In deze zaak heeft de Hoge Raad op 19 november 2021 uitspraak gedaan in het beroep in cassatie van belanghebbende, [X] te [Z], tegen de Staatssecretaris van Financiën. Het beroep in cassatie was gericht tegen een uitspraak van het Gerechtshof 's-Hertogenbosch van 21 januari 2021. De Hoge Raad heeft allereerst de ontvankelijkheid van het beroep beoordeeld. Het beroepschrift dat via het webportaal van de Hoge Raad was ingediend, voldeed niet aan de vereisten van artikel 6:5, lid 1, letter d, van de Algemene wet bestuursrecht (Awb), omdat het geen gronden van het beroep bevatte. De griffier van de Hoge Raad heeft belanghebbende op 23 juni 2021 in de gelegenheid gesteld om dit verzuim binnen zes weken te herstellen. Deze termijn eindigde op 4 augustus 2021. Belanghebbende heeft op 25 juni 2021 per post de gronden ingediend, maar omdat hij digitaal procedeert, was het noodzakelijk dat dit stuk ook digitaal werd ingediend. De griffier heeft belanghebbende op 19 juli 2021 opnieuw de gelegenheid gegeven om dit digitaal te doen, maar belanghebbende heeft van deze mogelijkheid geen gebruik gemaakt. Hierdoor heeft hij het verzuim niet hersteld. De Hoge Raad heeft daarom, met toepassing van artikel 6:6 Awb, het beroep in cassatie niet-ontvankelijk verklaard. De Hoge Raad heeft geen aanleiding gezien om een veroordeling in de proceskosten uit te spreken.

Uitspraak

HOGE RAAD DER NEDERLANDEN
BELASTINGKAMER
Nummer21/00445
Datum19 november 2021
ARREST
in de zaak van
[X] te [Z] (hierna: belanghebbende)
tegen
de STAATSSECRETARIS VAN FINANCIËN
op het beroep in cassatie tegen de uitspraak van het Gerechtshof 's-Hertogenbosch van 21 januari 2021, nr. 20/00162 [1] .

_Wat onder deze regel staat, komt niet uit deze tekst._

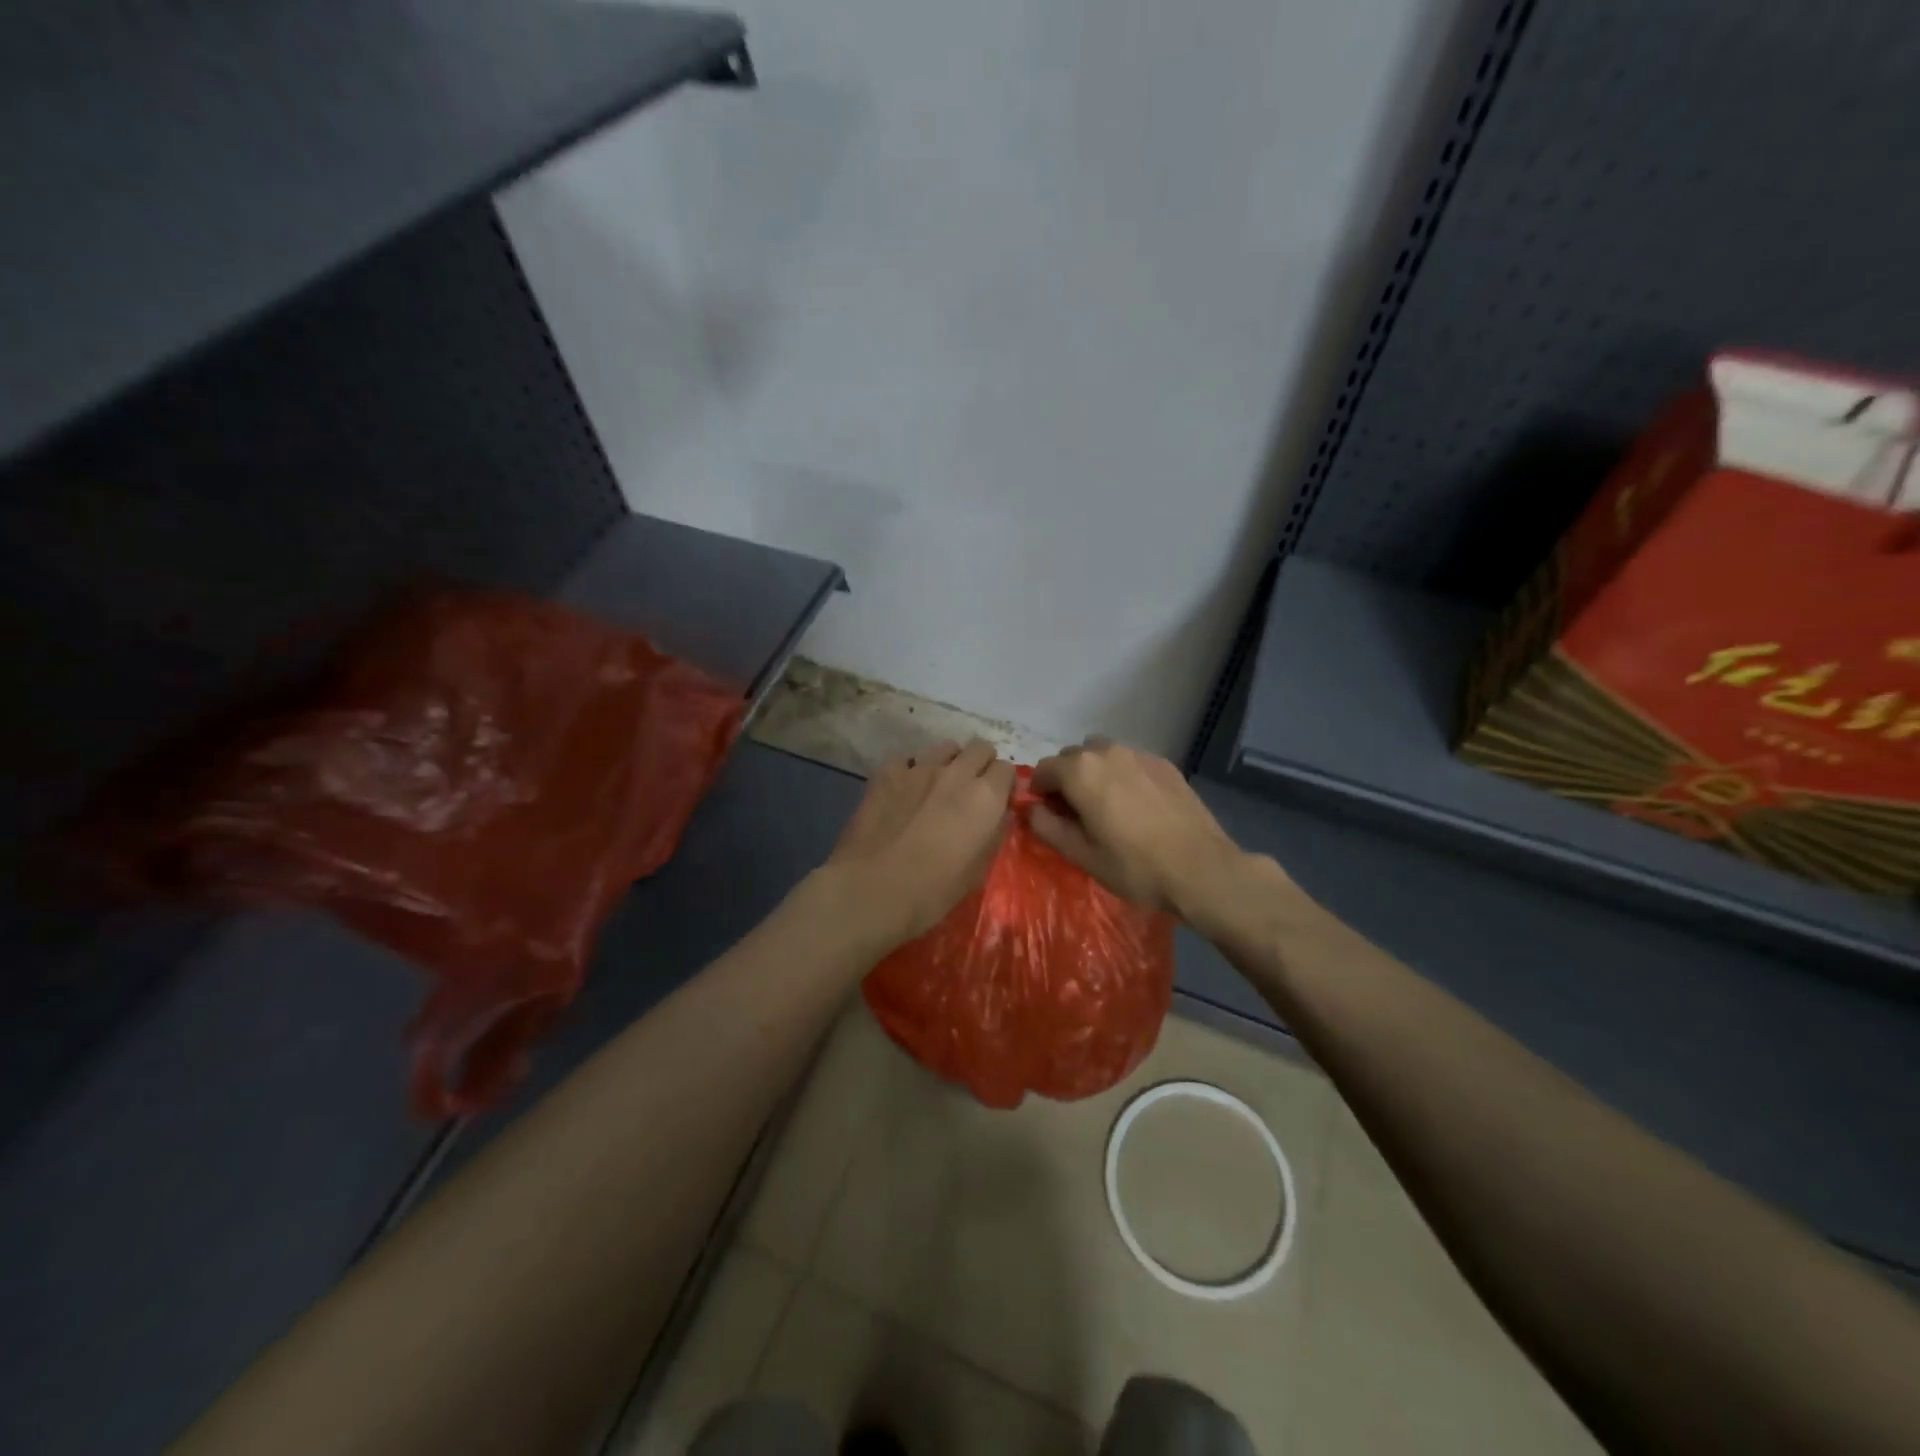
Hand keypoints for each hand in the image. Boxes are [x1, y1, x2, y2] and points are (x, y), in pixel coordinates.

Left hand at [823, 738, 1015, 952]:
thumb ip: (993, 834)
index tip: (997, 801)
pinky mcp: (887, 772)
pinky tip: (904, 788)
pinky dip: (911, 768)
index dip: (1004, 784)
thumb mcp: (978, 871)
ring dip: (949, 761)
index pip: (1007, 769)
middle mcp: (957, 773)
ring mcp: (919, 768)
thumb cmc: (933, 890)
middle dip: (981, 764)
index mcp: (985, 797)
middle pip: (980, 747)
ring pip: (945, 747)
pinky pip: (907, 758)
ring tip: (938, 785)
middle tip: (972, 789)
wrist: (872, 889)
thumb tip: (999, 815)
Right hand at [1029, 737, 1255, 921]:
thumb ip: (1048, 827)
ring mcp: (1140, 754)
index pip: (1044, 769)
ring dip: (1095, 772)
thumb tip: (1031, 809)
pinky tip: (1136, 805)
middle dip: (1066, 779)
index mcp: (1080, 772)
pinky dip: (1122, 775)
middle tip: (1074, 812)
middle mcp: (1107, 752)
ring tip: (1106, 805)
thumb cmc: (1135, 867)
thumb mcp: (1082, 855)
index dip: (1039, 791)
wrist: (1201, 868)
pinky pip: (1131, 761)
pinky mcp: (1165, 764)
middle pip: (1073, 757)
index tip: (1046, 813)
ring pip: (1103, 754)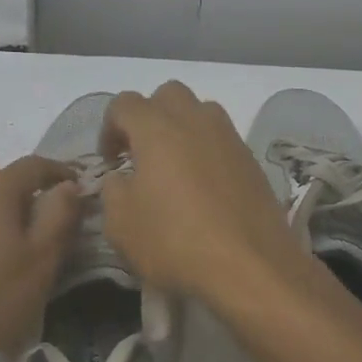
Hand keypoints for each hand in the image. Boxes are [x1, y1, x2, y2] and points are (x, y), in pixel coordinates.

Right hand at [96, 82, 311, 306]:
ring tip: (174, 167)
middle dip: (149, 116)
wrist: (250, 265)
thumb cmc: (175, 241)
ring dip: (182, 128)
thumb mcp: (121, 224)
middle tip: (141, 154)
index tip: (111, 161)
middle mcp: (196, 121)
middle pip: (168, 95)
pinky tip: (203, 188)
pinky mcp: (252, 160)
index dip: (109, 128)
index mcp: (157, 128)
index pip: (124, 104)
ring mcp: (229, 138)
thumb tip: (122, 179)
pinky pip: (223, 139)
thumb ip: (113, 191)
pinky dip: (207, 151)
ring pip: (201, 111)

1.Beoordeling van de ontvankelijkheid van het beroep in cassatie

Het via het webportaal van de Hoge Raad ontvangen beroepschrift in cassatie bevat, hoewel artikel 6:5, lid 1, letter d, Awb dit vereist, niet de gronden van het beroep.
De griffier van de Hoge Raad heeft op 23 juni 2021 in het digitaal dossier van belanghebbende een bericht geplaatst waarbij belanghebbende in de gelegenheid wordt gesteld dat verzuim binnen zes weken na die datum te herstellen. Die termijn eindigde op 4 augustus 2021. Van de plaatsing van het hiervoor vermelde bericht in het digitaal dossier van belanghebbende is eveneens op 23 juni 2021 een notificatie verzonden naar het door belanghebbende voor dit doel opgegeven e-mailadres. Belanghebbende heeft op 25 juni 2021 per post de gronden van het beroep ingediend. Omdat belanghebbende digitaal procedeert en hij daarom alle proceshandelingen in het webportaal van de Hoge Raad dient te verrichten [2] , heeft de griffier van de Hoge Raad op 19 juli 2021 in het digitaal dossier van belanghebbende een bericht geplaatst waarbij belanghebbende in de gelegenheid wordt gesteld dit stuk alsnog digitaal in te dienen, uiterlijk op 4 augustus 2021. Belanghebbende heeft van die mogelijkheid geen gebruik gemaakt en het hiervoor bedoelde verzuim niet hersteld. Daarom zal de Hoge Raad met toepassing van artikel 6:6 Awb het beroep in cassatie niet-ontvankelijk verklaren

2.Proceskosten

De Hoge Raad ziet geen aanleiding voor een veroordeling in de proceskosten.

3.Beslissing

De Hoge Raad verklaart het beroep in cassatie niet-ontvankelijk.
Dit arrest is gewezen door de raadsheer J. Wortel als voorzitter, en de raadsheren A.F.M.Q. Beukers-van Dooren en P.A.G.M. Cools, in tegenwoordigheid van de waarnemend griffier F. Treuren, en in het openbaar uitgesproken op 19 november 2021.

Voetnoten

2.Artikel 2.3.1 van het Procesreglement van de Hoge Raad.